I cleared my throat. “This is how this will work,” I said, trying my best to mimic the words he’d once told me. “We will sit here, and, when you’re ready, you will tell me about Marion, why she left you. It won’t be pleasant, as I’m sure it affected you deeply. You will tell me everything relevant surrounding your breakup. I may ask questions. I’ll expect answers. And all of it, every single word, will be true.”
“Are you trying to lead a session?” He tried to glower at me, but I could tell he was fighting off a laugh.
“I am leading a session.”
This time he did laugh. “You’re cute when you think you can play my part.”

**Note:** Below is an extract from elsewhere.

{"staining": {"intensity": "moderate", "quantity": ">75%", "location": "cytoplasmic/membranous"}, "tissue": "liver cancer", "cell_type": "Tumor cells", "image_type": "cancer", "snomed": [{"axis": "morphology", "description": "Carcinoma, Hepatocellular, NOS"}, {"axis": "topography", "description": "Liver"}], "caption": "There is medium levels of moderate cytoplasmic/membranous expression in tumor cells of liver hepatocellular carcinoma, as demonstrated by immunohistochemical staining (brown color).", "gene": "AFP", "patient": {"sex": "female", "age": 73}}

“You’re charming when you’re patronizing. It won’t work. I’m committed.”
He narrowed his eyes and sat back against the cushion, considering. Calculating. “What if I’m not interested in participating?”

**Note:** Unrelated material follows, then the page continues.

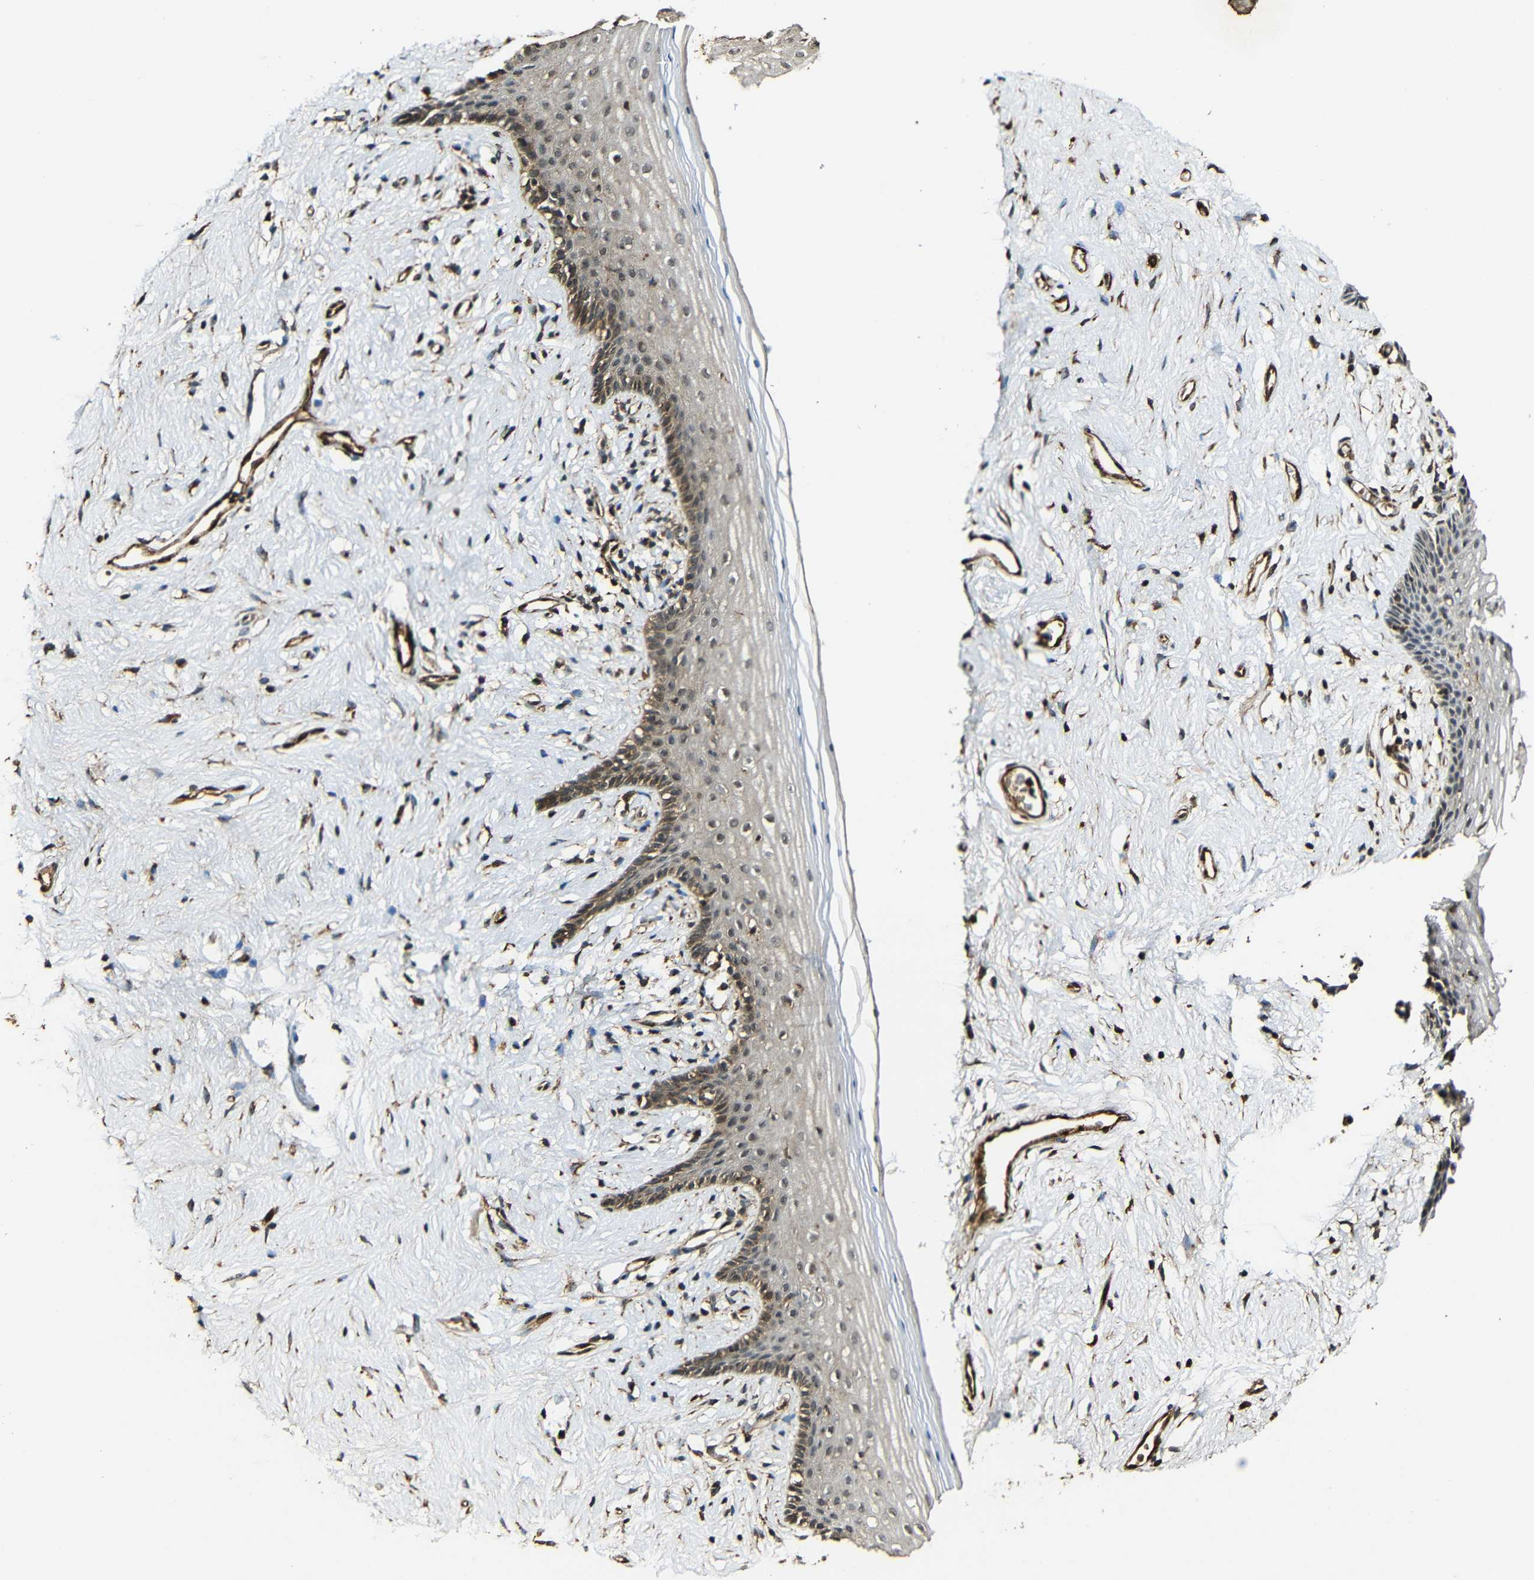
{"staining": {"intensity": "moderate", "quantity": "25%-75%", "location": "cytoplasmic/membranous"}, "tissue": "vagina", "cell_type": "Squamous epithelial cells", "image_type": "normal", "snomed": [{"axis": "morphology", "description": "Normal tissue, NOS"}, {"axis": "topography", "description": "Vagina"}], "caption": "The immunohistochemical stain shows moderate cytoplasmic/membranous positivity in squamous epithelial cells of normal vagina.", "gene": "CASP8", "patient": {"sex": "female", "age": 44}}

“I wasn’t interested either when these began, and look at us now.”
“I didn’t leave you much choice. You had to comply.”
“Believe me when I say I’m not leaving you much choice either.” I wasn’t exactly sure what my threat was, because there had to be a threat if the statement was to hold any weight. If he asked I’d have to be ready to say the worst. Ready to do the worst. And, as important as this was to me, I wasn’t sure that I was ready to go that far.
Thankfully, just the hint was enough.
“Ballsy,” he said, swirling the contents of his glass.
“I learned from the best.”
He brought the glass up to his lips and took a decent sized swallow. “I suppose it is time we discuss this. For the record, after the last couple of days, I have realized we should. I just hadn’t expected to dive into it tonight.”